Alfvénic instabilities driven by fusion generated alpha particles in ITER scenarios

Abstract

The stability of proposed ITER scenarios with respect to low-medium mode number Alfvénic instabilities driven by fusion-produced alpha particles is investigated by hybrid MHD-particle simulations. Three cases are considered: the monotonic safety factor scenario (SC2), the reversed-shear one (SC4) and a flat safety factor profile ‘hybrid’ scenario (SCH). All the three cases are found unstable, even though the mode growth rates are quite small. The investigation is extended to cases with larger drive, which could be realistically obtained because of a moderate increase in electron and bulk-ion temperatures as well as by inclusion of energetic particles produced by additional heating methods. It is shown that, in the SCH case, if the drive exceeds the reference value by a factor ∼1.6, fast growing energetic-particle modes (EPMs) are driven unstable by the resonance with trapped alpha particles.

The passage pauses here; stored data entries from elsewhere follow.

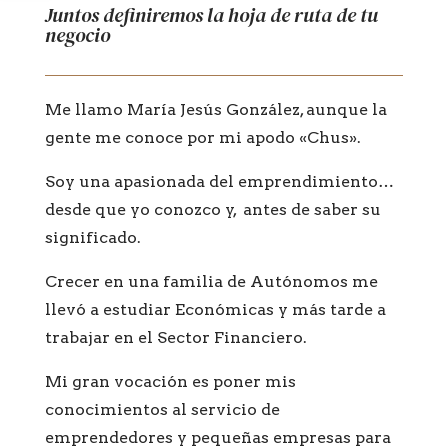
Juntos definiremos la hoja de ruta de tu
negocio
Me llamo María Jesús González, aunque la
gente me conoce por mi apodo «Chus».
Soy una apasionada del emprendimiento…
desde que yo conozco y, antes de saber su
significado.
Crecer en una familia de Autónomos me
llevó a estudiar Económicas y más tarde a
trabajar en el Sector Financiero.
Mi gran vocación es poner mis
conocimientos al servicio de
emprendedores y pequeñas empresas para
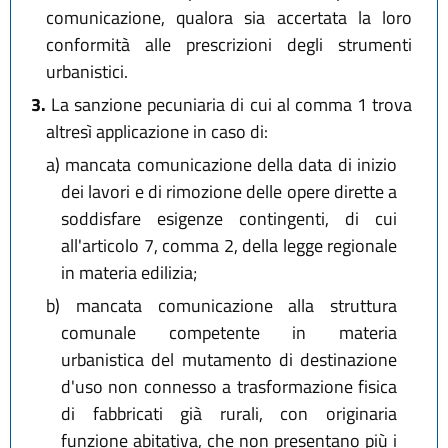
comunicazione, qualora sia accertata la loro
conformità alle prescrizioni degli strumenti
urbanistici.
3.
La sanzione pecuniaria di cui al comma 1 trova
altresì applicazione in caso di:
a)
mancata comunicazione della data di inizio
dei lavori e di rimozione delle opere dirette a
soddisfare esigenze contingenti, di cui
all'articolo 7, comma 2, della legge regionale
in materia edilizia;
b)
mancata comunicazione alla struttura
comunale competente in materia
urbanistica del mutamento di destinazione
d'uso non connesso a trasformazione fisica
di fabbricati già rurali, con originaria
funzione abitativa, che non presentano più i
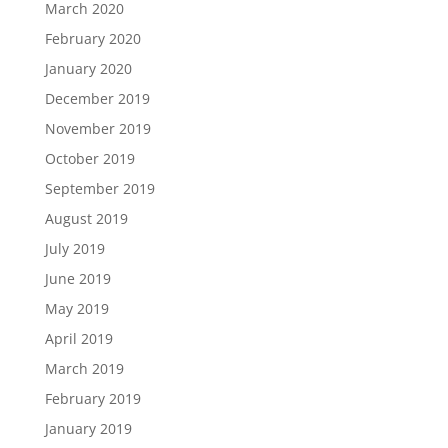
March 2020
February 2020
January 2020
December 2019
November 2019
October 2019
September 2019
August 2019
July 2019
June 2019
May 2019
April 2019
March 2019
February 2019
January 2019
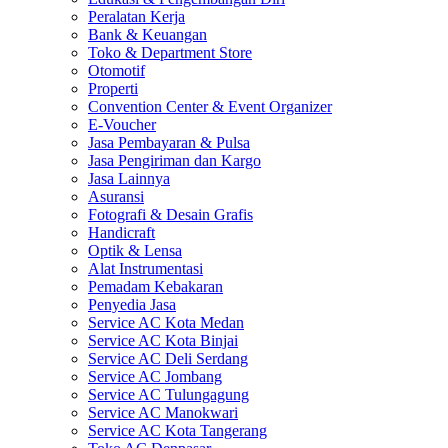
Peralatan Kerja
Bank & Keuangan
Toko & Department Store
Otomotif
Properti
Convention Center & Event Organizer
E-Voucher
Jasa Pembayaran & Pulsa
Jasa Pengiriman dan Kargo
Jasa Lainnya
Asuransi
Fotografi & Desain Grafis
Handicraft
Optik & Lensa
Alat Instrumentasi
Pemadam Kebakaran
Penyedia Jasa
Service AC Kota Medan
Service AC Kota Binjai
Service AC Deli Serdang
Service AC Jombang
Service AC Tulungagung
Service AC Manokwari
Service AC Kota Tangerang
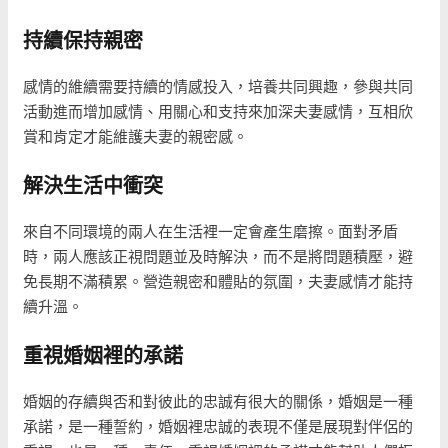
持續保持親密
感情的維續需要持續的情感投入，培養共同興趣，參與共同
活動進而增加感情、用關心和支持來加深夫妻感情，互相欣
賞和肯定才能維護夫妻的親密感。
解決生活中衝突
來自不同環境的兩人在生活裡一定會產生磨擦。面對矛盾
時，兩人應該正視問題並及時解決，而不是將問題積壓，避
免長期不滿積累。營造親密和體貼的氛圍，夫妻感情才能持
續升溫。
重視婚姻裡的承諾
婚姻的存續與否和對彼此的忠誠有很大的關係，婚姻是一種
承諾，是一種誓約，婚姻裡忠誠的表現不僅是展現對伴侶的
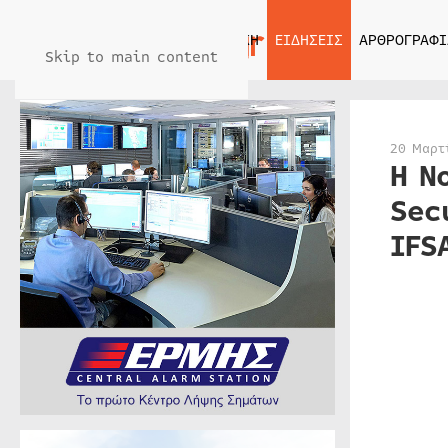
ΑΡΧΙΚΗ
ΕΙΔΗΣΕΙΣ
ΑΡΘΡΟΓΡΑΦΙ
Skip to main content
20 Μαρτ
Η N
Sec
IFS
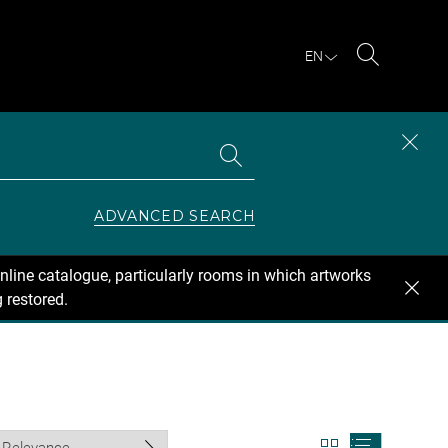
EN
Search
Search
CLOS
the
collections
SEAR
ZONE
ADVANCED SEARCH
nline catalogue, particularly rooms in which artworks
 restored.
View
View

The effects of nonlinear mode dynamics on the alpha-particle confinement at the reference drive are negligible for the SC2 and the SCH cases. For the SC4 scenario, some broadening of the alpha-particle pressure profile is observed, indicating inconsistency problems of the scenario itself. Simulations performed with increasing drive intensity show that a strong flattening of the alpha-particle pressure profile can occur in the inner plasma region for the SC2 case, while global confinement is not significantly affected. In the SC4 and SCH scenarios nonlinear effects are more pronounced in the outer portion of the discharge, where the modes are localized, with less impact on the on-axis pressure value with respect to the SC2 case. While for SCH such effects are observed only above the threshold for EPM destabilization, in the SC4 case significant alpha particle losses can occur even at moderately increased drive.